Oracle has learned that buying double-digit growth doesn't impress investors like it used to.

The insatiable software maker did its best to wow shareholders with a 26 percent rise in second quarter revenue to USD4.2 billion. Net income surged as well, hitting USD1.17 billion on a 20 percent year-over-year rise. The results were aided by Oracle's numerous acquisitions.

But the cruelest of all indicators -- new software licences -- smudged Oracle's otherwise shiny figures.

New software sales rose just 14 percent year-over-year. Wall Street hoped Oracle could push that figure to between 15 percent and 20 percent. New database and middleware licences rose 9 percent -- a drop from the first quarter -- and new application licences increased 28 percent -- missing a 40 percent forecast from analysts.

So, investors chipped away at Oracle shares in the after-hours markets, nicking 2.5 percent (at the time of this report) off Monday's USD17.91 close.

Oracle's CFO Safra Catz blamed the new sales softness "on a number of deals that didn't close during the quarter."
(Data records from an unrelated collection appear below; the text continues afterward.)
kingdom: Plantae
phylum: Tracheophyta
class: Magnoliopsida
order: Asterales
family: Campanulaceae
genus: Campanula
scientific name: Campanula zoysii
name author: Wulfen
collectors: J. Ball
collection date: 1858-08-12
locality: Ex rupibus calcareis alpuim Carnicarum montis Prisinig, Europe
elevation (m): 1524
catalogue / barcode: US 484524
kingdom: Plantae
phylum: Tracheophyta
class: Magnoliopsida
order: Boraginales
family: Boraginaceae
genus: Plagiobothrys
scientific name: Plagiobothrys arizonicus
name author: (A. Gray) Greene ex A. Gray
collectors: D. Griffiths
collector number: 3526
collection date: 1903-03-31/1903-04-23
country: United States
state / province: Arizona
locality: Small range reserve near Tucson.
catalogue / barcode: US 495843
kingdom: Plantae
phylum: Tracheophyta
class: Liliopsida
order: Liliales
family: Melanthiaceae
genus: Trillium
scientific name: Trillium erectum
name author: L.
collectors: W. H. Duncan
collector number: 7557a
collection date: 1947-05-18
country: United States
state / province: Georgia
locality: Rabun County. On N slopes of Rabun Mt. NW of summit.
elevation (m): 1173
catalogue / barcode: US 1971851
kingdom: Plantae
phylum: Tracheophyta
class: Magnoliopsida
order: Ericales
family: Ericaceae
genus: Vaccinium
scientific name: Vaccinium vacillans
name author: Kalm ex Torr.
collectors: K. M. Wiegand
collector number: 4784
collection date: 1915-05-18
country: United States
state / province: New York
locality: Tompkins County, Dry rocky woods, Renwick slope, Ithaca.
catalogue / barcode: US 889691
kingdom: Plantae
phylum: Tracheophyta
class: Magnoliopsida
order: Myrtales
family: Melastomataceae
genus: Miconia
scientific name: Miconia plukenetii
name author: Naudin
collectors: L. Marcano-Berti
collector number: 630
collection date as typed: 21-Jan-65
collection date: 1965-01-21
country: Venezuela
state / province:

Oracle's total software revenue jumped 23 percent during the second quarter to USD3.2 billion, while services charged higher 41 percent to USD949 million.

CEO Larry Ellison cheered his vigorous acquisition strategy, saying Oracle "has strengthened our competitiveness in several industries including retail, banking, telecommunications and utilities."

President Charles Phillips was relegated to rival bashing duties.

"We continue to gain market share in applications from SAP, in middleware from BEA, and in database from IBM," he said. "In Q2 our middleware new licence growth was exceptionally strong. We expect to pass BEA in total middleware new licence sales later this year."